Così era bellamente pagato il Fregoso. Ma egli, inteso l'animo dell'avversario, tosto aveva adunato il Consiglio e messo mano a più saldi argomenti. E poco dopo l'ambasciata del Cecere, andavano alla corte di Galeotto, oratori non più di Giano Fregoso, privato cittadino, bensì del Doge e del Consiglio, un Giacomo di Leone e un Galeazzo Pinello.

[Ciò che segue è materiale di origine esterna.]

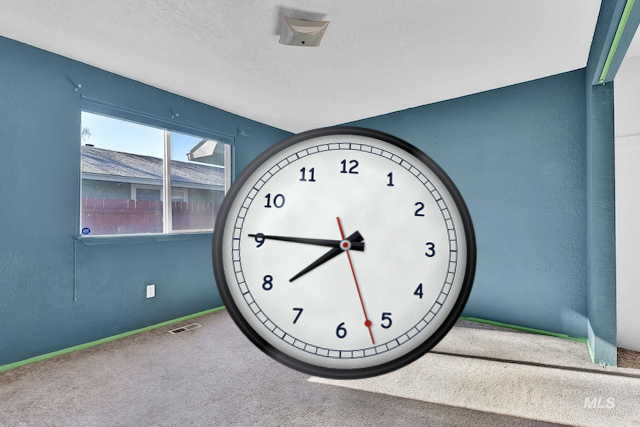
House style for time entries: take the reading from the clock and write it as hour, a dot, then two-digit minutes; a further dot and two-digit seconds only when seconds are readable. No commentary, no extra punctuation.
7.45.27
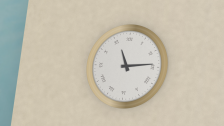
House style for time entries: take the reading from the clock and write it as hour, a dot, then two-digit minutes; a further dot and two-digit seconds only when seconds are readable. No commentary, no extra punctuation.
11.14
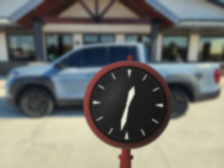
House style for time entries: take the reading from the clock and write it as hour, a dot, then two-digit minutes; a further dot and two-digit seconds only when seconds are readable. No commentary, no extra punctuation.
12.32
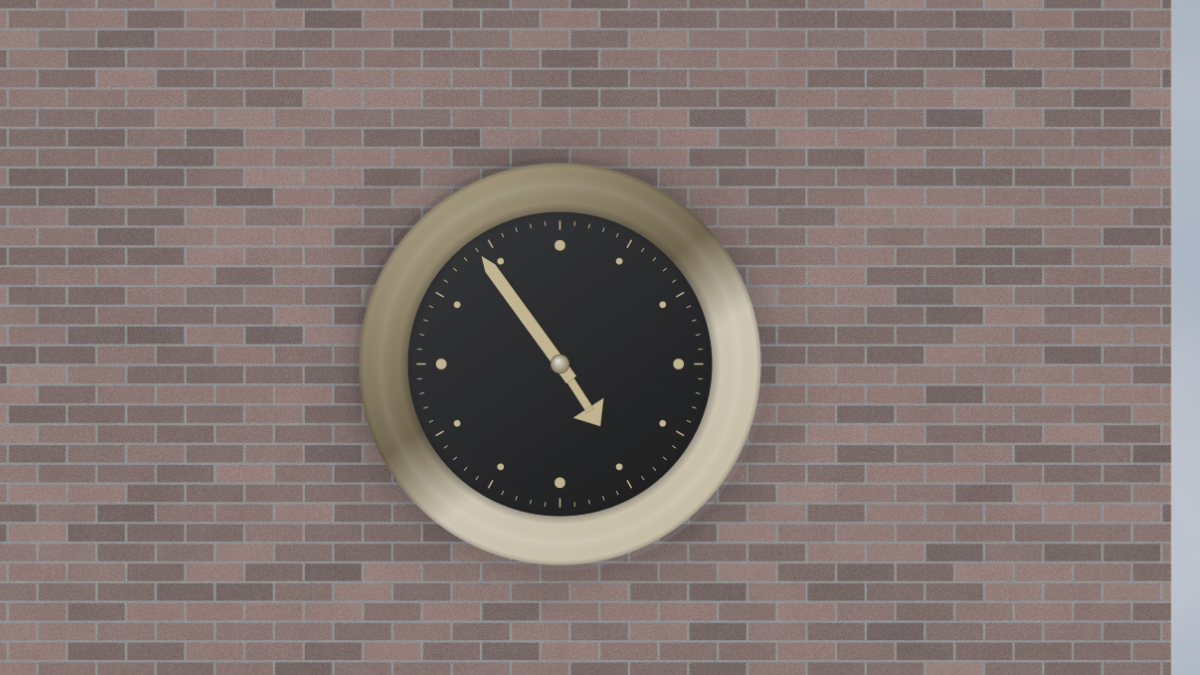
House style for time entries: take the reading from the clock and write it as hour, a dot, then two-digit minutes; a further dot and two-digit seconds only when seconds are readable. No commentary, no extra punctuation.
4.54
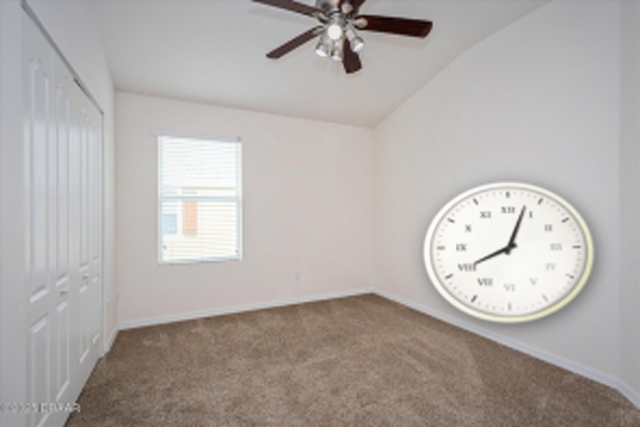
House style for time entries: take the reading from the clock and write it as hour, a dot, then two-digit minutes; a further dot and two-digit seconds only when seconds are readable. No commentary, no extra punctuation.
8.03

«Marchese Galeotto,avean detto costoro,i Genovesi, quanto è in poter loro, detestano le inimicizie e meglio in pace coi vicini amano vivere, che in guerra. Esortano te a volere il medesimo, e a mostrarne il desiderio, ritenendo ciò che è tuo, restituendo l'altrui. Possiedi Castelfranco, già da essi murato e ad essi appartenente quasi per gius di dominio. Sai una terza parte del Finaro doversi ai Genovesi, e come soggetta e come venduta. Sai esser Giustenice loro dominio del pari. Tutto ciò, dunque, ripetono essi da te, e ti pregano ad amar meglio di concederlo pacificamente, anzichè di doverlo rendere per forza di guerra. Inoltre, sarebbe fuori dalle consuetudini d'amicizia e di pace che presso te rimanesse ospite più a lungo messer Barnaba Adorno, già doge, oggi nimico della Repubblica. A te il vedere che cosa ti convenga di fare; se mandarlo a Genova, o voler guerra da lei».